吸収すること 4月24日(金)

 皆さんのほうができて、私のほうができないことがあります。何だと思いますか?
 それは「物事を吸収すること」です。
 人の話を素直に聞くこと、自分の間違いを認め素直に「ごめんなさい」と謝ること、困っている人がいたら「手伝いましょうか」と声をかけること、人を許すこと・・・。言い始めたらきりがありませんが、これは私が光塩に来て学んだことです。
 みなさんは光塩をどんな学校だと思っていますか?また、光塩のことを全く知らない人に、自分の学校はどのような学校だと紹介しますか?
 私はある日、こんなことを思いました。
 「この学校は日本一だな」
 なにが日本一なのか。
 光塩は「人として大切なこと」をしっかりと教えてくれる学校です。
 学校なので勉強を教えてくれるのはもちろんですが、それと同時に人が生きていくうえで大切なこともしっかりと教えてくれます。キリスト教の教えを通して、わかりやすくまた神様の言葉、願い、期待も知ることができます。
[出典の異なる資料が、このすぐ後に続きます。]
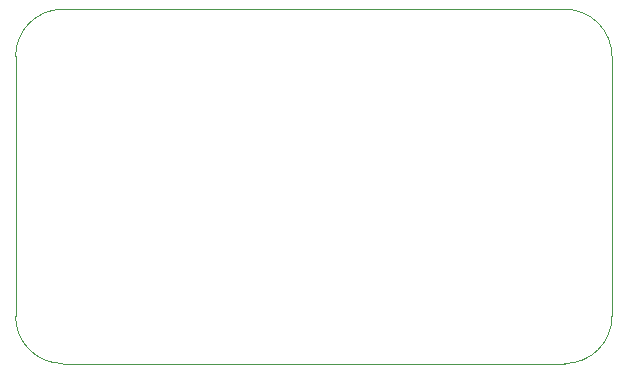
<source format=gbr>
%TF.GenerationSoftware,KiCad,Pcbnew,9.0.4*%
%TF.CreationDate,2025-09-28T14:02:47+03:00*%
%TF.ProjectId,Project_MP2494,50726f6a-6563-4745-9f4d-50323439342e,1.0*%
%TF.SameCoordinates,Original*%
%TF.FileFunction,Profile,NP*%
%FSLAX46Y46*%
G04 Gerber Fmt 4.6, Leading zero omitted, Abs format (unit mm)*
G04 Created by KiCad (PCBNEW 9.0.4) date 2025-09-28 14:02:47*
%MOMM*%
%LPD*%
G01*
G04 APERTURE LIST*
%TA.AperFunction,Profile*%
%ADD10C,0.100000*%
%TD*%
G04 APERTURE END LIST*
D10*
X164500000Y-120500000D02*
G75*
G02*
X160500000Y-124500000I-4000000J0D01*
G01*
X114000000Y-98500000D02*
G75*
G02*
X118000000Y-94500000I4000000J0D01*
G01*
X114000000Y-98500000D02*
X114000000Y-120500000D01*
X160500000Y-94500000D02*
X118000000Y-94500000D01*
X118000000Y-124500000D02*
G75*
G02*
X114000000Y-120500000I0J4000000D01*
G01*
X118000000Y-124500000D02*
X160500000Y-124500000D01*
X164500000Y-120500000D02*
X164500000Y-98500000D01*
X160500000Y-94500000D02*
G75*
G02*
X164500000Y-98500000I0J-4000000D01*
G01*
M02*

</source>
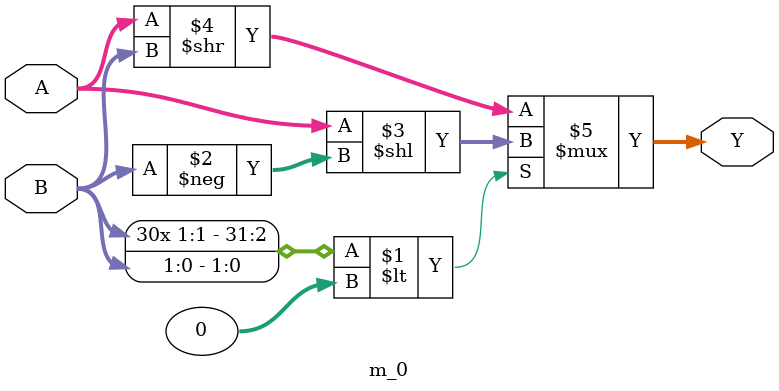
<source format=v>
/* Generated by Yosys 0.20 (git sha1 4fcb95ed087, clang  -fPIC -Os) */

(* src = "shift.v:1.1-29.10" *)
module m_0(A, B, Y);
  (* src = "shift.v:9.25-9.26" *)
  input [1:0] A;
  wire [1:0] A;
  (* src = "shift.v:10.25-10.26" *)
  input [1:0] B;
  wire [1:0] B;
  (* src = "shift.v:11.26-11.27" *)
  output [1:0] Y;
  wire [1:0] Y;
  assign Y = $signed(B) < 0 ? A << - B : A >> B;
endmodule

</source>
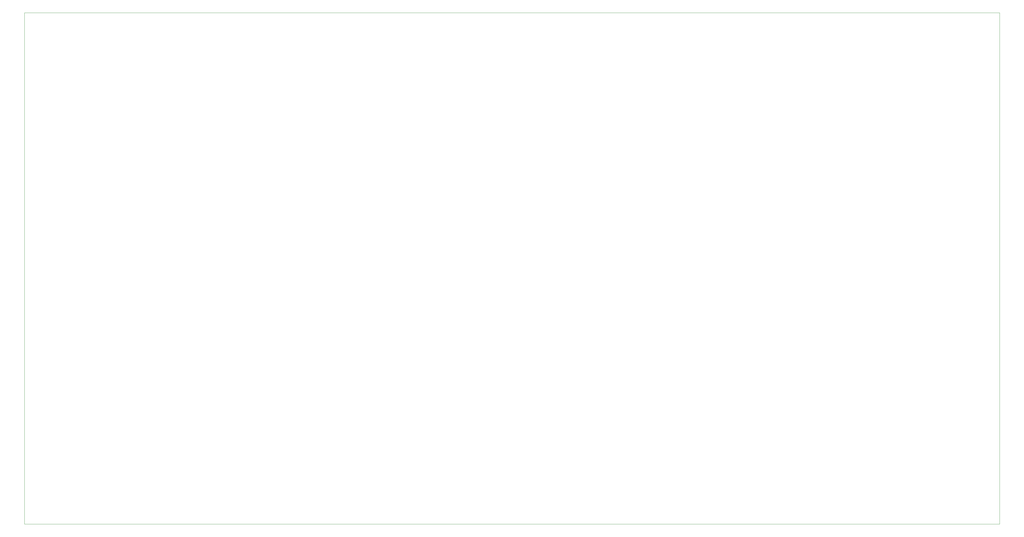
<source format=gbr>
G04 #@! TF.GenerationSoftware,KiCad,Pcbnew,(5.1.9)-1*
G04 #@! TF.CreationDate,2021-05-31T10:42:36+02:00*
G04 #@! TF.ProjectId,psMCU,70734d43-552e-46b6-9963-61645f706362,rev?*
G04 #@! TF.SameCoordinates,Original*
G04 #@! TF.FileFunction,Profile,NP*
%FSLAX46Y46*%
G04 Gerber Fmt 4.6, Leading zero omitted, Abs format (unit mm)*
G04 Created by KiCad (PCBNEW (5.1.9)-1) date 2021-05-31 10:42:36*
%MOMM*%
%LPD*%
G01*
G04 APERTURE LIST*
G04 #@! TA.AperFunction,Profile*
%ADD10C,0.050000*%
G04 #@! TD*
G04 APERTURE END LIST*
D10*
X43180000Y-53975000D02*
X367665000Y-53975000D01*
X43180000Y-224155000D02*
X43180000Y-53975000D01*
X367665000Y-224155000D02*
X43180000Y-224155000D01*
X367665000Y-53975000D02*
X367665000Y-224155000D01*
M02*

</source>
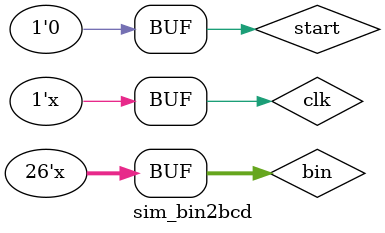
<source format=v>
`timescale 1ns / 1ps


module sim_bin2bcd();
    reg clk = 0;
    always#10
        clk = ~clk;
    reg[25:0] bin = 0;
    always#1000
        bin = bin +1;
    reg start;
    always@(bin)
    begin
        start = 1;
        #20
        start = 0;
    end   
        
    wire[31:0] bcd;
    wire valid;
    bin2bcd uut_bin2bcd(
            .clk_in(clk), 
            .bin_in(bin),//×î¸ß26Î»ÊäÈë
            .bcd_out(bcd),//×î¸ß32Î»Êä³ö
            .valid_out(valid)
            );
endmodule

</source>
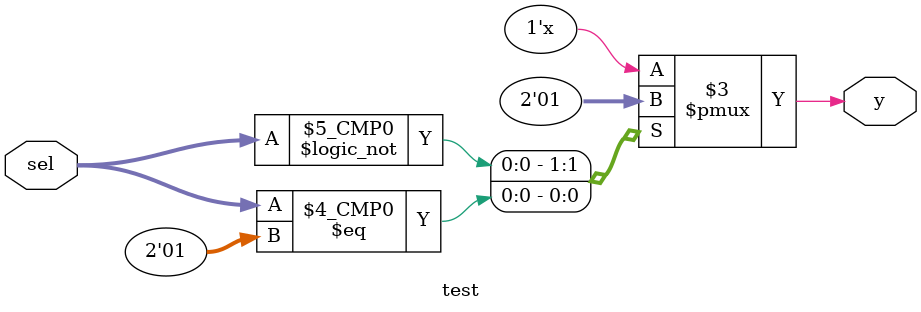
<source format=v>
module test(input [1:0] sel, output reg y);
always @(*) begin
  case(sel)
    2'b00: y = 0;
    2'b01: y = 1;
  endcase
end
endmodule

</source>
 私はなかなか人から言われたことを素直に吸収することができませんでした。特に自分が考えていたことと違うことを言われると、私はとても短気なので「カチン」ときてしまい、あからさまに「はぁ?」といやな顔、嫌な態度、いやな言葉を発していました。また自分はこれでいいのだと考え、都合の悪いことは言い訳し何とか相手を納得させようと必死でした。また、間違いを素直に認める、謝るということは本当に難しいことでした。
 しかし、光塩の先生たちは違いました。私のようなわがままで薄っぺらい思いなどはみじんもなく、相手を自分の家族と同じように深く考え、愛し、どうしたら相手の気持ちに寄り添い、これから生きていく上でより良い方向に進むことができるのかを考えて話をされていました。
 口先だけ、目先のことだけの調子のよいことばではありません。
 時には本質をついた厳しい言葉もズバッといわれることがあります。
 それに対しみなさんは、言葉の意味を知り、考え、素直に吸収し、変化し、そしてまっすぐに成長していきます。
 この姿を見たとき、私はこの学校が日本一だと思いました。
 また私も皆さんを見習い、同じように成長していきたいと思うようになりました。
 
 「学ぶ」姿勢を身につけ、これから出会う人々から何かを吸収しようという意欲を養い、育てること。

 この言葉は昭和55年に校長だったSr.池田が光塩の入学式の際にお話しされた言葉です。
 いつの時代でも光塩が大切にしてきたものが変わらないのだということがわかります。
 私もここで働かせてもらっていることの意味を知り、皆さんに負けないように、吸収する力を養い、人として大切なことを伝えることのできる人になりたいと思っています。